* _What is required_: In the profile of motorcyclist Bruce Ogilvie, in what year was he posthumously inducted into the AMA Motorcycle Hall of Fame?

* _Source extract_:

- Born: April 4, 1953 Riverside, California, U.S.
- Died: April 13, 2009 (aged 56)
- Occupations: Off-road motorcycle racer, racing manager, test rider
- Awards: Motorcycle Hall of Fame (posthumous)

= Bruce Ogilvie (motorcyclist) =

American motorcycle racer

Bruce Ogilvie (April 4, 1953– April 13, 2009) was an American off-road motorcycle racer. He was a top American Motorcyclist Association (AMA) District 37 desert racer, winner of multiple Baja 500 and Baja 1000 races, and a long-time manager of American Honda’s off-road race team. Ogilvie was posthumously inducted into the AMA Motorcycle Hall of Fame in 2010.

==Background==
Born April 4, 1953, in Riverside, California, to Donald (Don) and Charlene Ogilvie, Bruce Ogilvie's amateur career led him to become one of the greatest desert racers ever to spring from AMA District 37 in Southern California.

==Racing career==
His Baja victories span over four decades. The first was a Baja 500 win in 1975, with another win in the 1000 later that year. He also competed in enduro events, winning a gold medal at the 1981 International Six Days Enduro. The International Six Day Trials, a form of off-road motorcycle Olympics, is the oldest annual competition sanctioned by the FIM dating back to 1913.

* _Supplied information_:
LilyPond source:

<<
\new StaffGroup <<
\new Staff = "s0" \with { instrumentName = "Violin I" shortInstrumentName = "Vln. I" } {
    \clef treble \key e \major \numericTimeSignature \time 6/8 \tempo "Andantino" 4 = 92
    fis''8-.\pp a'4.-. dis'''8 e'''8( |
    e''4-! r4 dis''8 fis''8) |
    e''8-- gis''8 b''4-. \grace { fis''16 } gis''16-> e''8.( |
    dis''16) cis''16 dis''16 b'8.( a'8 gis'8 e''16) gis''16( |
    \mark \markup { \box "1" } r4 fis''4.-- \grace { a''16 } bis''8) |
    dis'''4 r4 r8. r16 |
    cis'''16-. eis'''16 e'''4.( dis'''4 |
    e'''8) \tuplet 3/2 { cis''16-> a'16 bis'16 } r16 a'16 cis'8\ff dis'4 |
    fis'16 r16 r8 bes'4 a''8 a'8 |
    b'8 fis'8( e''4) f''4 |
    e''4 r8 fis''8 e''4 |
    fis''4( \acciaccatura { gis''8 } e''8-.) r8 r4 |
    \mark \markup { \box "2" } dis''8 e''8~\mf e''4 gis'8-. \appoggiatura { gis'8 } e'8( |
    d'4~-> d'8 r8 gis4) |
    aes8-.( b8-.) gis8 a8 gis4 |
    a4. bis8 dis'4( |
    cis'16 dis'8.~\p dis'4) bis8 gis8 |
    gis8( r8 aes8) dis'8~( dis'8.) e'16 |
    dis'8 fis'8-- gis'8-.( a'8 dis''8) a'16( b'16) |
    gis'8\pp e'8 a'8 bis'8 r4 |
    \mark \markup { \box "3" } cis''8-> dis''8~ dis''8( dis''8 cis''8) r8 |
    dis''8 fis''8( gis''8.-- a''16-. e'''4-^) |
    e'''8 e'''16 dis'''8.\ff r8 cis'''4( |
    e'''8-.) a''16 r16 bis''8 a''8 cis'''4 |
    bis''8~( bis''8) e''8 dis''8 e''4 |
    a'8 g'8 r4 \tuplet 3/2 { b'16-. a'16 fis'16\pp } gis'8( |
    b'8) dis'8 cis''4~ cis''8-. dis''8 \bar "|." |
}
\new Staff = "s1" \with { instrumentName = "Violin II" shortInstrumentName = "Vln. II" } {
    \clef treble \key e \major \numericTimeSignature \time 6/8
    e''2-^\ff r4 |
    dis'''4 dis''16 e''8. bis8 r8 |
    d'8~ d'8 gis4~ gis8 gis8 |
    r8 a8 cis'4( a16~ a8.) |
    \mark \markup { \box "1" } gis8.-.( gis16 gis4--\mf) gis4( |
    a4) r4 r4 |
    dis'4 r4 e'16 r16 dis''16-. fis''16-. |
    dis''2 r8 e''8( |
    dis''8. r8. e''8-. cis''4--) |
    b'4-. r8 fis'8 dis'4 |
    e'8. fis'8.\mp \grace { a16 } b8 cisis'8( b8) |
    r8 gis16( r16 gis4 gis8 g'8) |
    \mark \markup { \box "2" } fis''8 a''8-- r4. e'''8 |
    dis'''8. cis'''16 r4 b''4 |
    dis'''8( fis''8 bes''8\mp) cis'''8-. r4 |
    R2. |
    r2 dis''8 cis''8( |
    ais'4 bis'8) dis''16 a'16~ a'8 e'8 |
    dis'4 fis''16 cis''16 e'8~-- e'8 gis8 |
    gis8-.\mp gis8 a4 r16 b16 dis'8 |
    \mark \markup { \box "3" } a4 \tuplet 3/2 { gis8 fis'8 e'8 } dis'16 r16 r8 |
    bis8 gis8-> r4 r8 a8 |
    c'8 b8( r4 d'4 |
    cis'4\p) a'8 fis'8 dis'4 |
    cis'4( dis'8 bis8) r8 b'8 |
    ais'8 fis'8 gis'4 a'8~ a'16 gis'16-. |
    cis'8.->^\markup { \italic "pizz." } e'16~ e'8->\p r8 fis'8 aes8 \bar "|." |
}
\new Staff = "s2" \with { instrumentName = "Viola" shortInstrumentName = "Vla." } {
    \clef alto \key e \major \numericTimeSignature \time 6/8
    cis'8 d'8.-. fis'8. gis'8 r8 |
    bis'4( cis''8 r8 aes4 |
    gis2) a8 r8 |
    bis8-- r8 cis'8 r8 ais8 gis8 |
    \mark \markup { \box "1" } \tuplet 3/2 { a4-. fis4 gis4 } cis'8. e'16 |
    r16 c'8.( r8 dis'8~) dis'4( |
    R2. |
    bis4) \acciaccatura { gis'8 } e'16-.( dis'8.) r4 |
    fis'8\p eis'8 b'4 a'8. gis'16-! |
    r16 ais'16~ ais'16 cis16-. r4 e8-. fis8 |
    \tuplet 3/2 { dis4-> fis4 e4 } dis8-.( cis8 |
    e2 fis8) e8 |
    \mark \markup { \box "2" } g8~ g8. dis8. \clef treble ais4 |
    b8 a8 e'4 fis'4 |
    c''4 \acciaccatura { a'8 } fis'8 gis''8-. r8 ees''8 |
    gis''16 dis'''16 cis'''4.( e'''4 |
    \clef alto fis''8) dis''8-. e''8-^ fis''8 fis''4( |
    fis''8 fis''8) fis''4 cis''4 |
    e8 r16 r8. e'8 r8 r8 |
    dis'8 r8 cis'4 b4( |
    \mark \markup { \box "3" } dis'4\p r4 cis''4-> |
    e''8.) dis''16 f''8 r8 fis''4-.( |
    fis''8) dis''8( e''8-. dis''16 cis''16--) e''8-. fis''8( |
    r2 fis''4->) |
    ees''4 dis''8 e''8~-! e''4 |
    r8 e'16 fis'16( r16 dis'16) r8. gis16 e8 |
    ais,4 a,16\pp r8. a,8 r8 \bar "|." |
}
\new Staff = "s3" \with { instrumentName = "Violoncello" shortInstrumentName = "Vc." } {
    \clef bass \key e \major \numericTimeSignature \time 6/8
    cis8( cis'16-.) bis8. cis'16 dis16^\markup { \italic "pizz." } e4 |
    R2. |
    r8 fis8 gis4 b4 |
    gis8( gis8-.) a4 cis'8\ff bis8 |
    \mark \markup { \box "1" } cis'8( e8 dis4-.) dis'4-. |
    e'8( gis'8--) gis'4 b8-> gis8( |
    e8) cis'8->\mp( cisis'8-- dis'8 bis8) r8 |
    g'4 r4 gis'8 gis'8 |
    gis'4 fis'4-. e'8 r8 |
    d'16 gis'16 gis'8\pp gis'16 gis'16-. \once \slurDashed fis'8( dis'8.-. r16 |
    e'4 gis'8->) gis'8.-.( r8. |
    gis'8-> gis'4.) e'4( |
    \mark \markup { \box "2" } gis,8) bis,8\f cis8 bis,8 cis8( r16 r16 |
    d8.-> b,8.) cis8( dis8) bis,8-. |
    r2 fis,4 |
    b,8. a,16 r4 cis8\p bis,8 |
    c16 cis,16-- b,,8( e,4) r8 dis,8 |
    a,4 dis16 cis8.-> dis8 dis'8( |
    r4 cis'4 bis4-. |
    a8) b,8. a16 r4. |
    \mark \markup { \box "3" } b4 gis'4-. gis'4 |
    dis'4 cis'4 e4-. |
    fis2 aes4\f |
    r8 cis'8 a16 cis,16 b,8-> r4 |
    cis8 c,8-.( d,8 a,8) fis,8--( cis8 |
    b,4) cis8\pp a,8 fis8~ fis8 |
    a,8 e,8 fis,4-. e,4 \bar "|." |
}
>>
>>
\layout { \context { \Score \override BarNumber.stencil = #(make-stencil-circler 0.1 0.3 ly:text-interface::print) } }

* _Exercise answer_: 2010